Les résultats ont varié selon les régions, avec seulement les deux circonscriptions centrales de Reykjavik qui ont enregistré une majorité en faveur, tandis que les zones rurales et les banlieues de Reykjavik ont voté contre la proposition. La Première ministre Kristrun Frostadottir a indiqué que le gouvernement se concentrerait sur le renforcement des liens déjà existants par l’intermédiaire de l’Accord sur l’Espace économique européen (EEE), notant que le résultat conclut le débat sur l’adhésion à l’UE durant le mandat de la coalition de centre gauche actuelle.
Le référendum a suivi la demande d'adhésion de l'Islande à l'UE, en 2009, qui a été suspendue en 2013 sous le gouvernement eurosceptique. Le secteur de la pêche, qui contribue à environ 15 % du PIB et génère environ 40 % des revenus des exportations, a été un élément central des discussions d'adhésion.

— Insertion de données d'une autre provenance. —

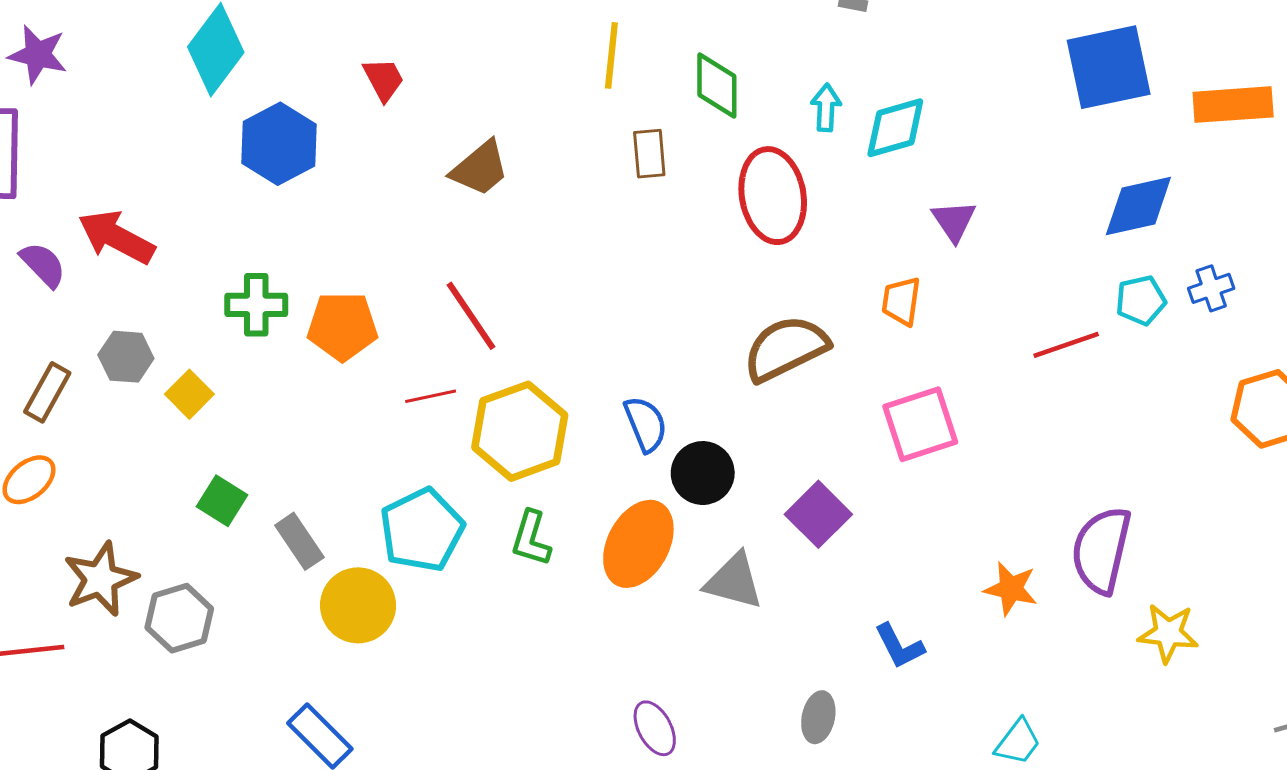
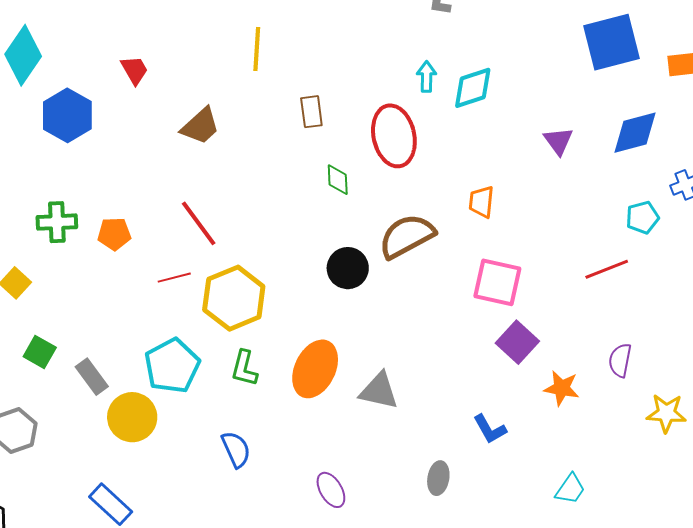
yellow line: (611, 55) -> (257, 49), moved
green diamond: (717, 86) -> (338, 180), moved, size x0.7
purple triangle: (954, 221) -> (558, 141), moved
cyan pentagon: (1141, 300) -> (642, 217), moved
orange pentagon: (342, 326) -> (114, 234), size x0.7
red line: (1066, 345) -> (607, 269), moved
blue semicircle: (646, 424) -> (236, 449), moved
pink square: (920, 424) -> (497, 282), turned 33
black circle: (703, 473) -> (348, 268), moved
purple square: (818, 514) -> (517, 342), moved
purple semicircle: (1101, 550) -> (620, 360), size x0.6

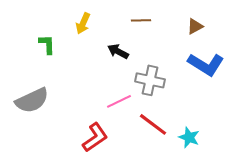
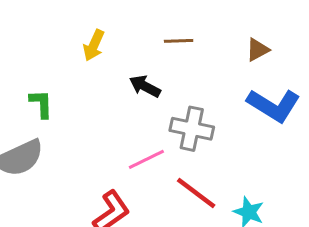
green L-shape: (47, 44) -> (41, 104), moved

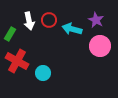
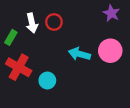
purple star: (96, 20) -> (111, 13), moved
cyan arrow: (72, 29) -> (79, 54), moved

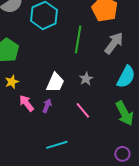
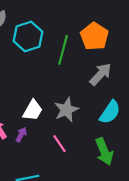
green line: (78, 39) -> (63, 50), moved
gray star: (86, 79) -> (66, 110), size x1.6

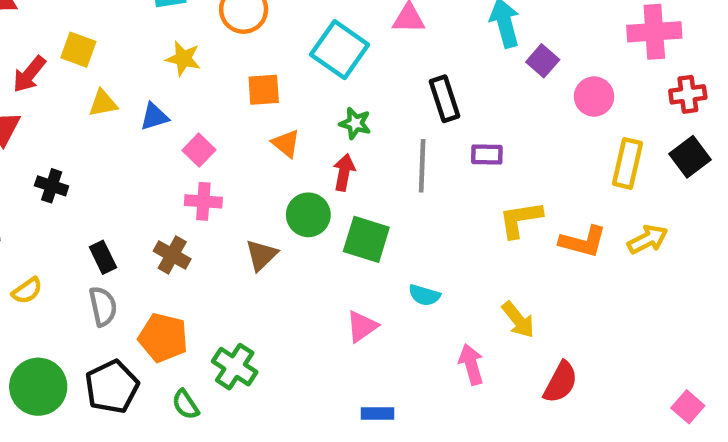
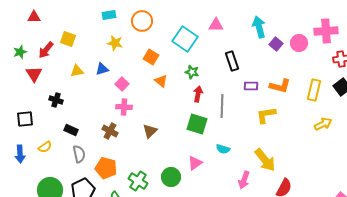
orange square: (264, 90) -> (151, 57), turned 35
pink circle: (594, 97) -> (299, 43), moved
yellow triangle: (103, 103) -> (77, 71), moved
gray line: (422, 166) -> (222, 106), moved
red arrow: (344, 172) -> (198, 94), moved
green circle: (308, 215) -> (171, 177), moved
orange L-shape: (583, 242) -> (280, 86), moved
black rectangle: (103, 257) -> (71, 130), moved, turned -40
yellow arrow: (518, 320) -> (265, 160), size x1.4
pink arrow: (471, 364) -> (244, 180), turned -144

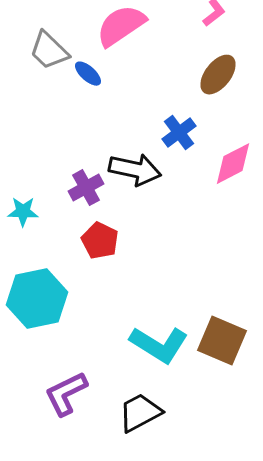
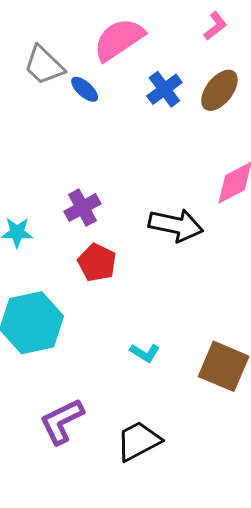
blue cross: (179, 133) -> (164, 89), moved
black arrow: (135, 170) -> (176, 225), moved
cyan L-shape: (159, 345) -> (145, 353), moved, size x0.5

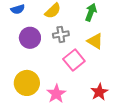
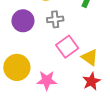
yellow triangle: (95, 41) -> (90, 57), moved
pink star: (56, 94) -> (47, 80), turned 30

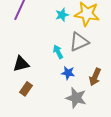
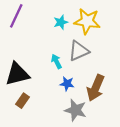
black triangle: (21, 64) -> (17, 74), size x1.4
brown arrow: (95, 77) -> (96, 88), size x1.4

La banque centrale islandaise maintient un taux directeur de 8 %, contre les 2,25 % de la Banque centrale européenne.
La leader de l'opposition Gudrun Hafsteinsdottir, qui a mené la campagne contre les négociations, a argué que les défis intérieurs devaient être résolus par les décideurs islandais plutôt que par Bruxelles. Vilborg Asa Gudjonsdottir, chercheuse en relations internationales à l'Université d'Islande, a attribué les résultats à un manque de perception d'une urgence économique ou en matière de sûreté à l'entrée dans l'UE parmi les électeurs.
Un diplomate de l'Union européenne anonyme a qualifié les résultats de revers pour Bruxelles, évoquant les préoccupations liées à la pêche et à la souveraineté comme les facteurs décisifs du vote.